### [WHAT YOU NEED TO DO]
1 > Repeat the passage on venture capital valuations from "Over the longer" up to and including "those outlier winners.".
2 > Write the next part of the passage on venture capital valuations, picking up after its final sentence.
++++ DOCUMENT SECTION
Over the longer term, today’s challenges will amplify differences between companies. The strongest and most developed companies maintain strong growth rates and margins, while others are struggling to adjust their business models and improve unit economics. In the long run, venture returns famously follow a power law distribution, with a small number of outliers driving a disproportionate share of returns. This characteristic of the strategy may lead to categorically aggressive valuations in aggregate, as investors underwrite to a large total addressable market. But while this may lead to potentially lofty valuations broadly, undoubtedly, there are VC-backed companies today that will transform industries—some are even commercially viable now, and growing fast, with lots of runway. We believe the question for investors is whether they have exposure to those outlier winners.
Aggregate market data can be a helpful guide, but we believe the highly idiosyncratic nature of private market investing necessitates a deep look into the underlying trajectories of individual portfolios—particularly at a time when dispersion is on the rise. In addition to the raw fundamentals and comparable multiples, GPs consider a variety of other more qualitative factors. One is the underlying sources and drivers of value creation, and whether these are repeatable and sustainable as the environment shifts. The valuation can also be impacted by how the business model is positioned for the new environment, and whether value creation initiatives are feasible under new cost structures, where more resources may need to be allocated towards paying interest. GPs should be able to explain how different positions within the portfolio performed and justify relative differences both within the portfolio and with external sources. We believe comparisons should be made to both public market troughs and updated company trajectories.
++++++++
++++ EXTRACTED INFORMATION
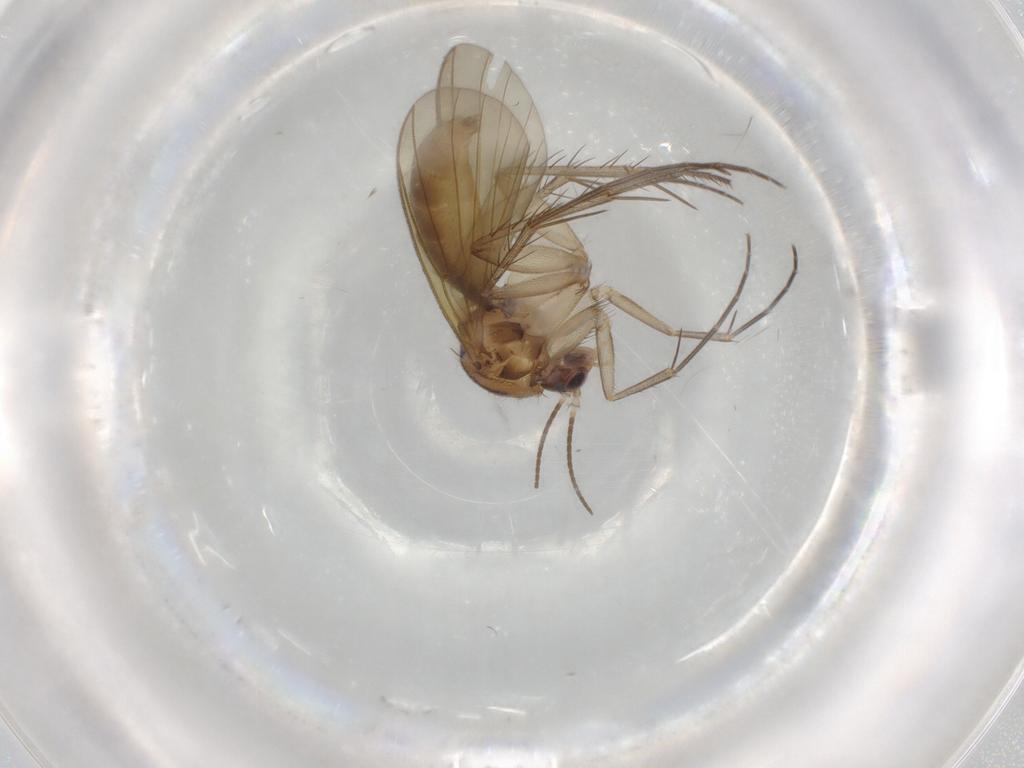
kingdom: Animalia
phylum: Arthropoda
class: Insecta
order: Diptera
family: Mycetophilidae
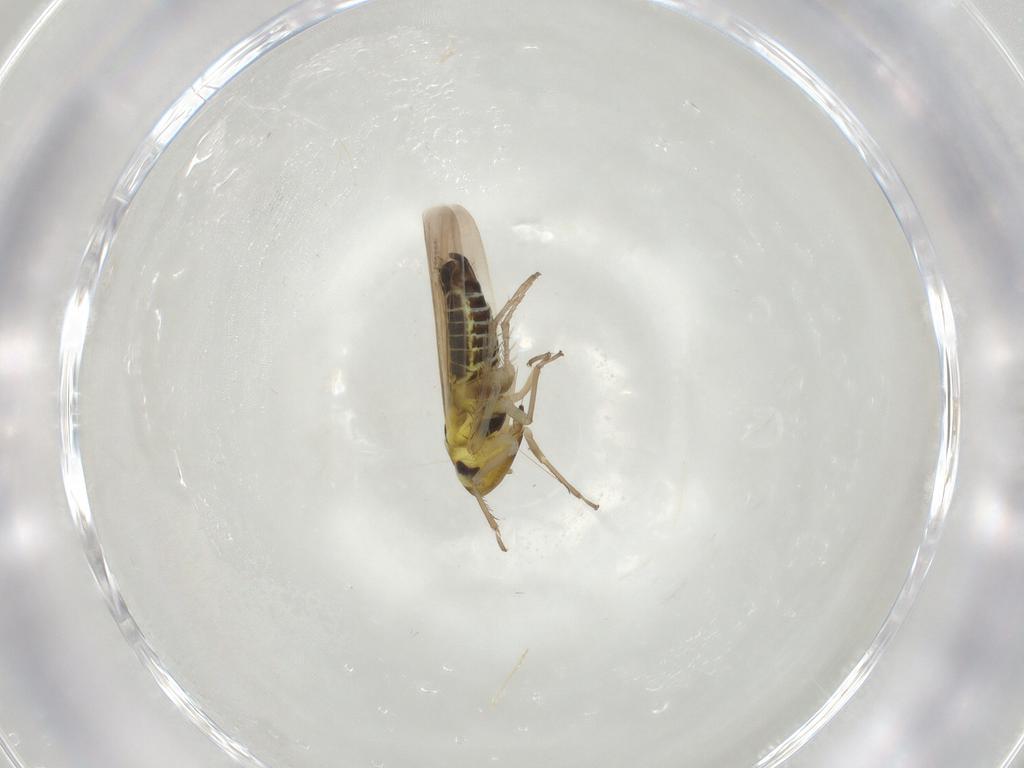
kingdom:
++++++++
++++ EXTRACTED INFORMATION
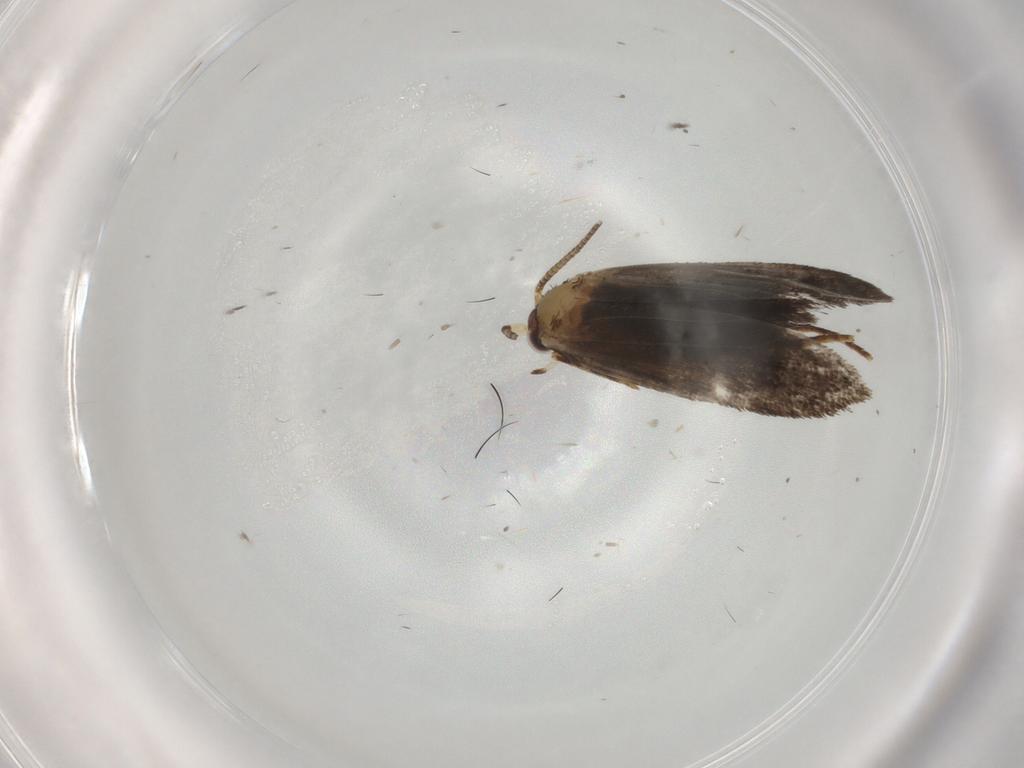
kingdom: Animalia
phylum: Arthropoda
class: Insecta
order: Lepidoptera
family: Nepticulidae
++++++++
### [ANSWERS TO THE EXERCISES]
1 >
Over the longer term, today’s challenges will amplify differences between companies. The strongest and most developed companies maintain strong growth rates and margins, while others are struggling to adjust their business models and improve unit economics. In the long run, venture returns famously follow a power law distribution, with a small number of outliers driving a disproportionate share of returns. This characteristic of the strategy may lead to categorically aggressive valuations in aggregate, as investors underwrite to a large total addressable market. But while this may lead to potentially lofty valuations broadly, undoubtedly, there are VC-backed companies today that will transform industries—some are even commercially viable now, and growing fast, with lots of runway. We believe the question for investors is whether they have exposure to those outlier winners.

2 >
We believe fund returns need to be assessed through multiple lenses to gain a full picture. As explained in Axiom of Choice: Measuring Private Market Performance, both IRR and MOIC should be analyzed, with different considerations depending on the specific stage of the fund life. IRR can appear elevated early if there are very early distributions, for example, but tends to settle close to the final absolute and relative level by around year seven. For MOIC, it’s also important to break out distributed value from remaining value. In robust markets, distributions increase as PE managers sell into strength. Funds also tend to markup existing assets, increasing both realized and unrealized returns.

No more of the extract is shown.